Hoosier Voices From World War I
Ashley Fowler and Madyson McGill contributed to this report.
INDIANAPOLIS--One hundred years ago World War I ended. In 1975, people who had served in that war talked with WIBC's Fred Heckman. The tapes are 43 years old and for a couple of the then-veterans, the last names were lost.
What was not lost was the sentiment that they were proud to have served their country in a was that was, at that time, unparalleled.
"Everybody was very relieved it was over," said Gibb. He said the firing had stopped by 11 a.m., on Nov. 11, 1918.

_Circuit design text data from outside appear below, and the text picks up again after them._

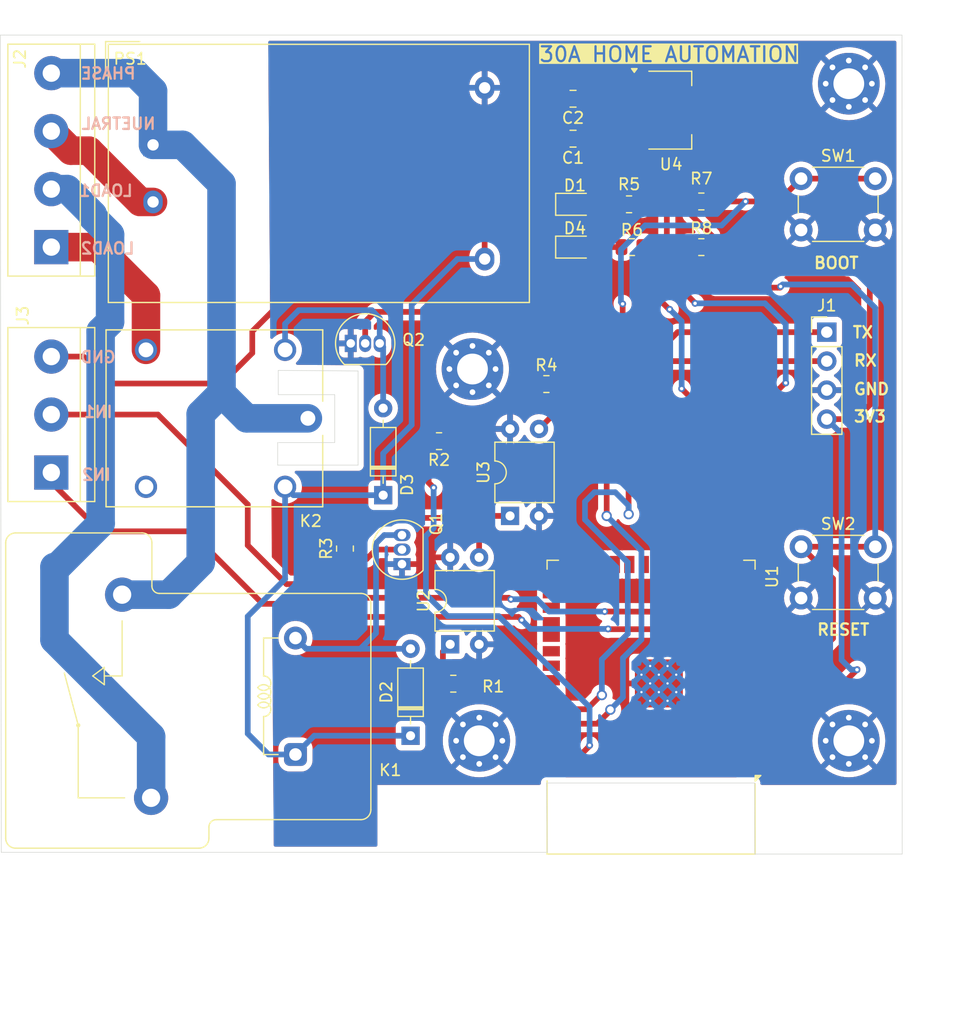
<source format=kicad_pcb>
(kicad_pcb
	(version 20241229)
	(generator "pcbnew")
	(generator_version "9.0")
	(general
		(thickness 1.6)
		(legacy_teardrops no)
	)
	(paper "A4")
	(layers
		(0 "F.Cu" signal)
		(2 "B.Cu" signal)
		(9 "F.Adhes" user "F.Adhesive")
		(11 "B.Adhes" user "B.Adhesive")
		(13 "F.Paste" user)
		(15 "B.Paste" user)
		(5 "F.SilkS" user "F.Silkscreen")
		(7 "B.SilkS" user "B.Silkscreen")
		(1 "F.Mask" user)
		(3 "B.Mask" user)
		(17 "Dwgs.User" user "User.Drawings")
		(19 "Cmts.User" user "User.Comments")
		(21 "Eco1.User" user "User.Eco1")
		(23 "Eco2.User" user "User.Eco2")
		(25 "Edge.Cuts" user)
		(27 "Margin" user)
		(31 "F.CrtYd" user "F.Courtyard")
		(29 "B.CrtYd" user "B.Courtyard")
		(35 "F.Fab" user)
		(33 "B.Fab" user)
		(39 "User.1" user)
		(41 "User.2" user)
		(43 "User.3" user)
		(45 "User.4" user)
		(47 "User.5" user)
		(49 "User.6" user)
		(51 "User.7" user)
		(53 "User.8" user)
		(55 "User.9" user)
	)
	(setup
		(pad_to_mask_clearance 0)
		(allow_soldermask_bridges_in_footprints no)
		(tenting front back)
		(pcbplotparams
			(layerselection 0x00000000_00000000_55555555_5755f5ff)
			(plot_on_all_layers_selection 0x00000000_00000000_00000000_00000000)
			(disableapertmacros no)
			(usegerberextensions no)
			(usegerberattributes yes)
			(usegerberadvancedattributes yes)
			(creategerberjobfile yes)
			(dashed_line_dash_ratio 12.000000)
			(dashed_line_gap_ratio 3.000000)
			(svgprecision 4)
			(plotframeref no)
			(mode 1)
			(useauxorigin no)
			(hpglpennumber 1)
			(hpglpenspeed 20)
			(hpglpendiameter 15.000000)
			(pdf_front_fp_property_popups yes)
			(pdf_back_fp_property_popups yes)
			(pdf_metadata yes)
			(pdf_single_document no)
			(dxfpolygonmode yes)
			(dxfimperialunits yes)
			(dxfusepcbnewfont yes)
			(psnegative no)
			(psa4output no)
			(plot_black_and_white yes)
			(sketchpadsonfab no)
			(plotpadnumbers no)
			(hidednponfab no)
			(sketchdnponfab yes)
			(crossoutdnponfab yes)
			(subtractmaskfromsilk no)
			(outputformat 1)
			(mirror no)
			(drillshape 0)
			(scaleselection 1)
			(outputdirectory "")
		)
	)
	(net 0 "")
	(net 1 "GND")
	(net 2 "/5V")
	(net 3 "/3V3")
	(net 4 "Net-(D1-A)")
	(net 5 "Net-(D2-A)")
	(net 6 "Net-(D3-A)")
	(net 7 "Net-(D4-A)")
	(net 8 "/TXD")
	(net 9 "/RXD")
	(net 10 "/N")
	(net 11 "/L2")
	(net 12 "/L1")
	(net 13 "/P")
	(net 14 "/IN2")
	(net 15 "/IN1")
	(net 16 "unconnected-(K2-PadNC)")
	(net 17 "Net-(Q1-B)")
	(net 18 "Net-(Q2-B)")
	(net 19 "/R1")
	(net 20 "Net-(R1-Pad1)")
	(net 21 "Net-(R2-Pad1)")
	(net 22 "/R2")
	(net 23 "Net-(R3-Pad2)")
	(net 24 "Net-(R4-Pad2)")
	(net 25 "/LED1")
	(net 26 "/LED2")
	(net 27 "/BOOT")
	(net 28 "/EN")
	(net 29 "unconnected-(U1-IO21-Pad33)")
	(net 30 "unconnected-(U1-SCS{slash}CMD-Pad19)")
	(net 31 "unconnected-(U1-IO17-Pad28)")
	(net 32 "unconnected-(U1-SDI{slash}SD1-Pad22)")
	(net 33 "unconnected-(U1-IO16-Pad27)")
	(net 34 "unconnected-(U1-IO2-Pad24)")
	(net 35 "unconnected-(U1-IO14-Pad13)")
	(net 36 "unconnected-(U1-IO19-Pad31)")
	(net 37 "unconnected-(U1-IO32-Pad8)")
	(net 38 "unconnected-(U1-IO15-Pad23)")
	(net 39 "unconnected-(U1-IO18-Pad30)")
	(net 40 "unconnected-(U1-IO26-Pad11)")
	(net 41 "unconnected-(U1-IO33-Pad9)")
	(net 42 "unconnected-(U1-IO5-Pad29)")
	(net 43 "unconnected-(U1-NC-Pad32)")
	(net 44 "unconnected-(U1-IO27-Pad12)")
	(net 45 "unconnected-(U1-IO25-Pad10)")
	(net 46 "unconnected-(U1-SCK{slash}CLK-Pad20)")
	(net 47 "unconnected-(U1-SWP{slash}SD3-Pad18)")
	(net 48 "unconnected-(U1-SHD{slash}SD2-Pad17)")
	(net 49 "unconnected-(U1-SDO{slash}SD0-Pad21)")
	(net 50 "unconnected-(U1-SENSOR_VN-Pad5)")
	(net 51 "unconnected-(U1-SENSOR_VP-Pad4)")
	(net 52 "unconnected-(U1-IO4-Pad26)")
	(footprint "Resistor_SMD:R_0805_2012Metric" (layer "F.Cu") (at 159.6875 83.75625))
	(footprint "Resistor_SMD:R_0805_2012Metric" (layer "F.Cu") (at 153.35 80.00625 180))
	(footprint "RF_Module:ESP32-WROOM-32" (layer "F.Cu") (at 155.2825 121.07125 180))
	(footprint "PR13-5V-450-1C:RELAY_PR13-5V-450-1C" (layer "F.Cu") (at 116.9875 98.75625 180))
	(footprint "LED_SMD:LED_0805_2012Metric" (layer "F.Cu") (at 148.6 80.00625))
	(footprint "Connector_PinHeader_2.54mm:PinHeader_1x04_P2.54mm_Vertical" (layer "F.Cu") (at 170.6875 91.20625))
	(footprint "Resistor_SMD:R_0805_2012Metric" (layer "F.Cu") (at 137.9375 122.00625))
	(footprint "Resistor_SMD:R_0805_2012Metric" (layer "F.Cu") (at 128.4375 110.16875 90))
	(footprint "Diode_THT:D_DO-35_SOD27_P7.62mm_Horizontal" (layer "F.Cu") (at 131.7875 105.49125 90))
	(footprint "Package_TO_SOT_THT:TO-92_Inline" (layer "F.Cu") (at 133.4375 111.52625 90))
	(footprint "Relay_THT:Relay_SPST_RAYEX-L90AS" (layer "F.Cu") (at 126.6375 123.10625 180))
	(footprint "Capacitor_SMD:C_0805_2012Metric" (layer "F.Cu") (at 148.4375 74.25625 180))
	(footprint "Diode_THT:D_DO-35_SOD27_P7.62mm_Horizontal" (layer "F.Cu") (at 134.1875 126.56625 90))
	(footprint "Resistor_SMD:R_0805_2012Metric" (layer "F.Cu") (at 153.6 83.75625 180))
	(footprint "Converter_ACDC:Converter_ACDC_Hi-Link_HLK-PMxx" (layer "F.Cu") (at 111.6075 74.79875))
	(footprint "MountingHole:MountingHole_2.7mm_M2.5_Pad_Via" (layer "F.Cu") (at 139.619391 94.438141))
	(footprint "Capacitor_SMD:C_0805_2012Metric" (layer "F.Cu") (at 148.4375 70.75625 180))
	(footprint "LED_SMD:LED_0805_2012Metric" (layer "F.Cu") (at 148.6 83.75625))
	(footprint "Package_TO_SOT_THT:TO-92_Inline" (layer "F.Cu") (at 128.9425 92.19125))
	(footprint "Resistor_SMD:R_0805_2012Metric" (layer "F.Cu") (at 136.6875 100.75625 180))
	(footprint "Package_TO_SOT_SMD:SOT-223-3_TabPin2" (layer "F.Cu") (at 156.9375 71.75625))
	(footprint "Package_DIP:DIP-4_W7.62mm" (layer "F.Cu") (at 137.6625 118.55625 90))
	(footprint "TerminalBlock:TerminalBlock_bornier-4_P5.08mm" (layer "F.Cu") (at 102.6875 83.75625 90))
	(footprint "MountingHole:MountingHole_2.7mm_M2.5_Pad_Via" (layer "F.Cu") (at 140.2125 127.00625))
	(footprint "Button_Switch_THT:SW_PUSH_6mm" (layer "F.Cu") (at 168.4375 110.00625))
	(footprint "Resistor_SMD:R_0805_2012Metric" (layer "F.Cu") (at 146.1 95.75625))
	(footprint "TerminalBlock:TerminalBlock_bornier-3_P5.08mm" (layer "F.Cu") (at 102.6875 103.50625 90))
	(footprint "MountingHole:MountingHole_2.7mm_M2.5_Pad_Via" (layer "F.Cu") (at 172.619391 69.438141))
	(footprint "MountingHole:MountingHole_2.7mm_M2.5_Pad_Via" (layer "F.Cu") (at 172.619391 127.00625))
	(footprint "Package_DIP:DIP-4_W7.62mm" (layer "F.Cu") (at 142.9125 107.30625 90))
	(footprint "Button_Switch_THT:SW_PUSH_6mm" (layer "F.Cu") (at 168.4375 77.75625))
	(footprint "Resistor_SMD:R_0805_2012Metric" (layer "F.Cu") (at 159.6875 79.75625 180))
	(gr_line
		(start 177.2875 65.18125)
		(end 177.3 136.93125)
		(stroke
			(width 0.05)
			(type default)
		)
		(layer "Edge.Cuts")
		(uuid "2351081e-53a2-4600-97b9-b22877b3bbf1")
	)
	(gr_line
		(start 98.3 136.78125)
		(end 98.2125 65.18125)
		(stroke
			(width 0.05)
			(type default)
		)
		(layer "Edge.Cuts")
		(uuid "23e13b80-4362-4ba3-a2b0-ba823db563b0")
	)
	(gr_line
		(start 164.375 136.93125)
		(end 164.3625 130.70625)
		(stroke
			(width 0.05)
			(type default)
		)
		(layer "Edge.Cuts")
		(uuid "255181ae-b6b5-447b-9a71-f17df26f5130")
	)
	(gr_line
		(start 127.5375 96.68125)
		(end 127.5375 100.88125)
		(stroke
			(width 0.05)
			(type default)
		)
		(layer "Edge.Cuts")
		(uuid "25b4cf1a-7b30-40e5-ad98-90512689c640")
	)
	(gr_line
		(start 122.5375 100.88125)
		(end 122.5375 102.85625)
		(stroke
			(width 0.05)
			(type default)
		)
		(layer "Edge.Cuts")
		(uuid "29c4cb93-0aef-45fc-b0ea-b89c2f9e4859")
	)
	(gr_line
		(start 129.5875 94.60625)
		(end 122.5875 94.55625)
		(stroke
			(width 0.05)
			(type default)
		)
		(layer "Edge.Cuts")
		(uuid "48079ee4-84bc-4aa0-abb4-6118cf03a384")
	)
	(gr_line
		(start 177.3 136.93125)
		(end 164.375 136.93125)
		(stroke
			(width 0.05)
			(type default)
		)
		(layer "Edge.Cuts")
		(uuid "50abcc3a-eec6-4b74-904a-c93a3558efcd")
	)
	(gr_line
		(start 146.1125 130.70625)
		(end 146.175 136.78125)
		(stroke
			(width 0.05)
			(type default)
		)
		(layer "Edge.Cuts")
		(uuid "6004c073-9a6c-4e91-9d70-640d24f3561e")
	)
	(gr_line
		(start 122.5375 102.85625)
		(end 129.5875 102.85625)
		(stroke
			(width 0.05)
			(type default)
		)
		(layer "Edge.Cuts")
		(uuid "74b11c34-d5f1-415f-b0a3-1c13e1d37b89")
	)
	(gr_line
		(start 98.2125 65.18125)
		(end 98.5625 65.18125)
		(stroke
			(width 0.05)
			(type default)
		)
		(layer "Edge.Cuts")
		(uuid "b7ad5f43-69fa-4700-b08d-b7dbae5890e2")
	)
	(gr_line
		(start 122.5875 94.55625)
		(end 122.5875 96.68125)
		(stroke
			(width 0.05)
			(type default)
		)
		(layer "Edge.Cuts")
		(uuid "b9c32056-f14a-4d0a-8e0c-878dae1c0830")
	)
	(gr_line
		(start 146.175 136.78125)
		(end 98.3 136.78125)
		(stroke
			(width 0.05)
			(type default)
		)
		(layer "Edge.Cuts")
		(uuid "c21119af-0adb-4e1c-b254-937c48d155a0")
	)
	(gr_line
		(start 98.5625 65.18125)
		(end 177.2875 65.18125)
		(stroke
			(width 0.05)
			(type default)
		)
		(layer "Edge.Cuts")
		(uuid "c731d121-287e-4f9b-8224-50bd98e3c030")
	)
	(gr_line
		(start 127.5375 100.88125)
		(end 122.5375 100.88125)
		(stroke
			(width 0.05)
			(type default)
		)
		(layer "Edge.Cuts")
		(uuid "d8dc03d3-98cf-496d-81d9-28e3a736fff2")
	)
	(gr_line
		(sta
... [335972 chars truncated]
</source>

"The boys in our outfit were proud. They were proud to get out of it and they were proud to get out of it alive. It kind of helped 'em. It gave 'em a background for their future," he said.
Norm remembered rumors about an armistice before, and said by the time the real one happened his colleagues had stopped believing the rumors.
"The day before the armistice there were troops scattered in the hills, all over the fields and you didn't see a light. You didn't know anybody was around after dark. The next day after the armistice, there were little bonfires all over the landscape, everybody trying to keep warm," he said.
Norm and Gibb, and Perry Loesch, also interviewed by Heckman all agreed their effort was worth it.
"I think if we hadn't fought for it, we'd have been in a much worse condition than we are now," said Gibb.
"I think so, undoubtedly," said Norm.